Each line below should be restated exactly, with nothing dropped.

START PROVIDED INFORMATION

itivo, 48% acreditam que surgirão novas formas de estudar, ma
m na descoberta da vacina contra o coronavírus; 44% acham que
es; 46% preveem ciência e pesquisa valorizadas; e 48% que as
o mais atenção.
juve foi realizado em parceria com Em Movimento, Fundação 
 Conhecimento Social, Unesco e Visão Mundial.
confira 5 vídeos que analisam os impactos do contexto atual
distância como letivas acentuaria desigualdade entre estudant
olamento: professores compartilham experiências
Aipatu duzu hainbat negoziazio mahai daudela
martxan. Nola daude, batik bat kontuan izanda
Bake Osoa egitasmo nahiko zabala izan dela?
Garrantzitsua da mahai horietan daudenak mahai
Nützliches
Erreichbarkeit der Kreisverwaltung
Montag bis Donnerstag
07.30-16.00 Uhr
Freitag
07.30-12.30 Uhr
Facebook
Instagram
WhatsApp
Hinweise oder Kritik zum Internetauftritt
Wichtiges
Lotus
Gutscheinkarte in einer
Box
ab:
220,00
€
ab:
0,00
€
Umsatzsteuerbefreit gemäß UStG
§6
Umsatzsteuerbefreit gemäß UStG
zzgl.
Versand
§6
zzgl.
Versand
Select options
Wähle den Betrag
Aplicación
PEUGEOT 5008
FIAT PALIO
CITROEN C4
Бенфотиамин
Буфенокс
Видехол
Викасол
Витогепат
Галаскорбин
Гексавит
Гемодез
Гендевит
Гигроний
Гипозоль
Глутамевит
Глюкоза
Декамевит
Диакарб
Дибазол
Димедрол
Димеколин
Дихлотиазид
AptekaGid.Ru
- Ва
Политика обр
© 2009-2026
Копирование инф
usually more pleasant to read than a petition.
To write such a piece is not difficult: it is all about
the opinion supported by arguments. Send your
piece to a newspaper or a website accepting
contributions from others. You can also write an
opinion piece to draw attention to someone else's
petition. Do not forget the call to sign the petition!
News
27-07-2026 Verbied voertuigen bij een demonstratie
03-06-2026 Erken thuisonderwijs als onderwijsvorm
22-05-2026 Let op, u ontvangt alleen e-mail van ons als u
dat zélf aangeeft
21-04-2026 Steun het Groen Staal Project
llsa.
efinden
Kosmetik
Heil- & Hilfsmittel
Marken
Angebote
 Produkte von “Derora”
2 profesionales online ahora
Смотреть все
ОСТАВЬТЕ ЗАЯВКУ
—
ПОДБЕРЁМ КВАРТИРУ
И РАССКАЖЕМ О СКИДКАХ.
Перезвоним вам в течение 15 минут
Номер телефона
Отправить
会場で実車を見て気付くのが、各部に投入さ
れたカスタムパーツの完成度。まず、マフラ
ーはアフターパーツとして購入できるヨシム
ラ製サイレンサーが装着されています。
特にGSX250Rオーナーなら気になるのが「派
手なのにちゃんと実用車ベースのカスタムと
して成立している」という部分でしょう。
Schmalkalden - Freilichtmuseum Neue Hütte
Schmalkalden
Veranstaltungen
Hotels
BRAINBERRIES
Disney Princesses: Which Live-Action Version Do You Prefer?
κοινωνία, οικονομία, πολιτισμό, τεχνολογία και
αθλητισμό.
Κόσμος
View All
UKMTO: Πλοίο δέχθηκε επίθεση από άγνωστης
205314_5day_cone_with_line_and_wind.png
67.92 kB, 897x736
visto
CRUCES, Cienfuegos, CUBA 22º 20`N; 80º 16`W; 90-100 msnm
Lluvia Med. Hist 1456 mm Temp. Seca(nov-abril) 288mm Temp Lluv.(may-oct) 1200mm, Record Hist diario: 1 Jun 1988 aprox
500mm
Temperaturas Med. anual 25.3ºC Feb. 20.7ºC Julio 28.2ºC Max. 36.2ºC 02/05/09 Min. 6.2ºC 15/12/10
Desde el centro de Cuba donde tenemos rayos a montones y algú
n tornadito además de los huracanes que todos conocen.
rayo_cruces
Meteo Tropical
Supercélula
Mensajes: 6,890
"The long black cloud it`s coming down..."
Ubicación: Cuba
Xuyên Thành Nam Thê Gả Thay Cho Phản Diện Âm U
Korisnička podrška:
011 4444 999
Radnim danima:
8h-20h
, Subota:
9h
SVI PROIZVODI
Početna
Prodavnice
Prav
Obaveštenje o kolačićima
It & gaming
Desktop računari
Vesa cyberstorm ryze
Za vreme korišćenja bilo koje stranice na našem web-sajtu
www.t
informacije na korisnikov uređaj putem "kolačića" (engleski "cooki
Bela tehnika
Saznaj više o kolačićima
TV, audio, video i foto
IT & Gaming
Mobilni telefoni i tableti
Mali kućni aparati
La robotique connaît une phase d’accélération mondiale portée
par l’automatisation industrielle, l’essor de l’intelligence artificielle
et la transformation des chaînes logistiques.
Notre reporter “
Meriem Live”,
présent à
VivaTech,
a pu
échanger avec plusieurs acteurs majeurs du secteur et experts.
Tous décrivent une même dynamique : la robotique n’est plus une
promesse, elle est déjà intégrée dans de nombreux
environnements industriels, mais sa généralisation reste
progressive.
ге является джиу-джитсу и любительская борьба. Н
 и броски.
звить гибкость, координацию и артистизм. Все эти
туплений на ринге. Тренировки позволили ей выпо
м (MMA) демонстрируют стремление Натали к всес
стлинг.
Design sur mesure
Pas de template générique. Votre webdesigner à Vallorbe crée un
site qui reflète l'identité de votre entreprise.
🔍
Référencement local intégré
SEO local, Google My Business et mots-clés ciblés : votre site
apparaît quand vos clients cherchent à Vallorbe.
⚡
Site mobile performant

END PROVIDED INFORMATION

SOLVED PROBLEM -
itivo, 48% acreditam que surgirão novas formas de estudar, ma
m na descoberta da vacina contra o coronavírus; 44% acham que
es; 46% preveem ciência e pesquisa valorizadas; e 48% que as
o mais atenção.
juve foi realizado em parceria com Em Movimento, Fundação 
 Conhecimento Social, Unesco e Visão Mundial.
confira 5 vídeos que analisam os impactos do contexto atual
distância como letivas acentuaria desigualdade entre estudant
olamento: professores compartilham experiências
Aipatu duzu hainbat negoziazio mahai daudela
martxan. Nola daude, batik bat kontuan izanda
Bake Osoa egitasmo nahiko zabala izan dela?
Garrantzitsua da mahai horietan daudenak mahai
Nützliches
Erreichbarkeit der Kreisverwaltung
Montag bis Donnerstag
07.30-16.00 Uhr
Freitag
07.30-12.30 Uhr
Facebook
Instagram
WhatsApp
Hinweise oder Kritik zum Internetauftritt
Wichtiges
Lotus
Gutscheinkarte in einer
Box
ab:
220,00
€
ab:
0,00
€
Umsatzsteuerbefreit gemäß UStG
§6
Umsatzsteuerbefreit gemäß UStG
zzgl.
Versand
§6
zzgl.
Versand
Select options
Wähle den Betrag
Aplicación
PEUGEOT 5008
FIAT PALIO
CITROEN C4
Бенфотиамин
Буфенокс
Видехол
Викасол
Витогепат
Галаскорбин
Гексавит
Гемодез
Гендевит
Гигроний
Гипозоль
Глутамевит
Глюкоза
Декамевит
Диакарб
Дибазол
Димедрол
Димеколин
Дихлотиазид
AptekaGid.Ru
- Ва
Политика обр
© 2009-2026
Копирование инф
usually more pleasant to read than a petition.
To write such a piece is not difficult: it is all about
the opinion supported by arguments. Send your
piece to a newspaper or a website accepting
contributions from others. You can also write an
opinion piece to draw attention to someone else's
petition. Do not forget the call to sign the petition!
News
27-07-2026 Verbied voertuigen bij een demonstratie
03-06-2026 Erken thuisonderwijs als onderwijsvorm
22-05-2026 Let op, u ontvangt alleen e-mail van ons als u
dat zélf aangeeft
21-04-2026 Steun het Groen Staal Project
llsa.
efinden
Kosmetik
Heil- & Hilfsmittel
Marken
Angebote
 Produkte von “Derora”
2 profesionales online ahora
Смотреть все
ОСТАВЬТЕ ЗАЯВКУ
—
ПОДБЕРЁМ КВАРТИРУ
И РАССКАЖЕМ О СКИДКАХ.
Перезвоним вам в течение 15 минут
Номер телефона
Отправить
会場で実車を見て気付くのが、各部に投入さ
れたカスタムパーツの完成度。まず、マフラ
ーはアフターパーツとして購入できるヨシム
ラ製サイレンサーが装着されています。
特にGSX250Rオーナーなら気になるのが「派
手なのにちゃんと実用車ベースのカスタムと
して成立している」という部分でしょう。
Schmalkalden - Freilichtmuseum Neue Hütte
Schmalkalden
Veranstaltungen
Hotels
BRAINBERRIES
Disney Princesses: Which Live-Action Version Do You Prefer?
κοινωνία, οικονομία, πολιτισμό, τεχνολογία και
αθλητισμό.
Κόσμος
View All
UKMTO: Πλοίο δέχθηκε επίθεση από άγνωστης
205314_5day_cone_with_line_and_wind.png
67.92 kB, 897x736
visto
CRUCES, Cienfuegos, CUBA 22º 20`N; 80º 16`W; 90-100 msnm
Lluvia Med. Hist 1456 mm Temp. Seca(nov-abril) 288mm Temp Lluv.(may-oct) 1200mm, Record Hist diario: 1 Jun 1988 aprox
500mm
Temperaturas Med. anual 25.3ºC Feb. 20.7ºC Julio 28.2ºC Max. 36.2ºC 02/05/09 Min. 6.2ºC 15/12/10
Desde el centro de Cuba donde tenemos rayos a montones y algú
n tornadito además de los huracanes que todos conocen.
rayo_cruces
Meteo Tropical
Supercélula
Mensajes: 6,890
"The long black cloud it`s coming down..."
Ubicación: Cuba
Xuyên Thành Nam Thê Gả Thay Cho Phản Diện Âm U
Korisnička podrška:
011 4444 999
Radnim danima:
8h-20h
, Subota:
9h
SVI PROIZVODI
Početna
Prodavnice
Prav
Obaveštenje o kolačićima
It & gaming
Desktop računari
Vesa cyberstorm ryze
Za vreme korišćenja bilo koje stranice na našem web-sajtu
www.t
informacije na korisnikov uređaj putem "kolačića" (engleski "cooki
Bela tehnika
Saznaj više o kolačićima
TV, audio, video i foto
IT & Gaming
Mobilni telefoni i tableti
Mali kućni aparati
La robotique connaît une phase d’accélération mondiale portée
par l’automatisation industrielle, l’essor de l’intelligence artificielle
et la transformation des chaînes logistiques.
Notre reporter “
Meriem Live”,
présent à
VivaTech,
a pu
échanger avec plusieurs acteurs majeurs du secteur et experts.
Tous décrivent une même dynamique : la robotique n’est plus une
promesse, elle est déjà intégrée dans de nombreux
environnements industriels, mais sa généralisation reste
progressive.
ге является джиу-джитсу и любительская борьба. Н
 и броски.
звить гибкость, координацию и артистизм. Все эти
туплений на ринге. Тренировки позволили ей выпо
м (MMA) демонстрируют стремление Натали к всес
стлинг.
Design sur mesure
Pas de template générique. Votre webdesigner à Vallorbe crée un
site qui reflète l'identité de votre entreprise.
🔍
Référencement local intégré
SEO local, Google My Business et mots-clés ciblés : votre site
apparaît quand vos clients cherchent à Vallorbe.
⚡
Site mobile performant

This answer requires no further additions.